Türk Telekom was privatized by the ruling AKP in 2005 and sold to Saudi Oger, 55 percent of which was transferred to creditor banks in 2018 after the company did not pay its loan debts.
Akbank, İş Bank and Garanti BBVA have made a statement about Levent Yapılandırma and Türk Telekom shares to the Public Disclosure Platform. Accordingly, the US-based investment bank Morgan Stanley was authorized for the sale of 55 percent of Türk Telekom's share.
Creditor banks had planned to establish “Special Purpose Vehicle” (SPV) to take over Türk Telekom, due to billions of dollars of unpaid debts in the course of the Turkish currency and debt crisis back in July 2018.
The Turkish government, which holds 30 percent of Türk Telekom shares, also supported the establishment of the SPV.
The privatization of Türk Telekom in 2005 had marked Turkey’s largest single sell-off realized in Turkey’s privatization history.

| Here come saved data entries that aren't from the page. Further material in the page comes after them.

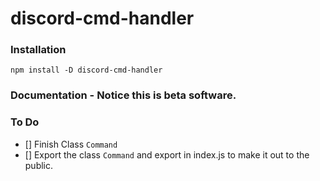 # discord-cmd-handler
### Installation
`npm install -D discord-cmd-handler`
### Documentation - Notice this is beta software.

### To Do
- [] Finish Class `Command`
- [] Export the class `Command` and export in index.js to make it out to the public.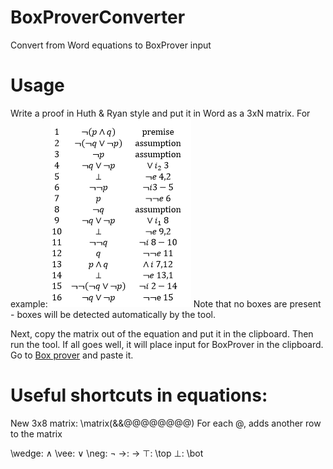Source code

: # BoxProverConverter
Convert from Word equations to BoxProver input

# Usage
Write a proof in Huth & Ryan style and put it in Word as a 3xN matrix. For example:
![Word example](/docs/Word_equation.png)
Note that no boxes are present - boxes will be detected automatically by the tool.

Next, copy the matrix out of the equation and put it in the clipboard. Then run the tool. If all goes well,
it will place input for BoxProver in the clipboard. Go to [Box prover](http://boxprover.utr.dk) and paste it.

# Useful shortcuts in equations:
New 3x8 matrix:
\matrix<space>(&&@@@@@@@@)<space>
For each @, adds another row to the matrix

\wedge: ∧
\vee: ∨
\neg: ¬
->: →
⊤: \top
⊥: \bot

However, the telco giant was sold for a bargain price of $6.5 billion despite the estimated auction cost being $11.85 billion, which cast a big doubt on the sale.
Although both senior officials from Oger Group and then Prime Minister Tayyip Erdoğan had announced that no workers would be fired from the company, this promise wasn’t kept following the privatization. According to a report in 2011, over 35 thousand employees had been discharged by Oger Telecom and the number of employees saw a 55% decrease.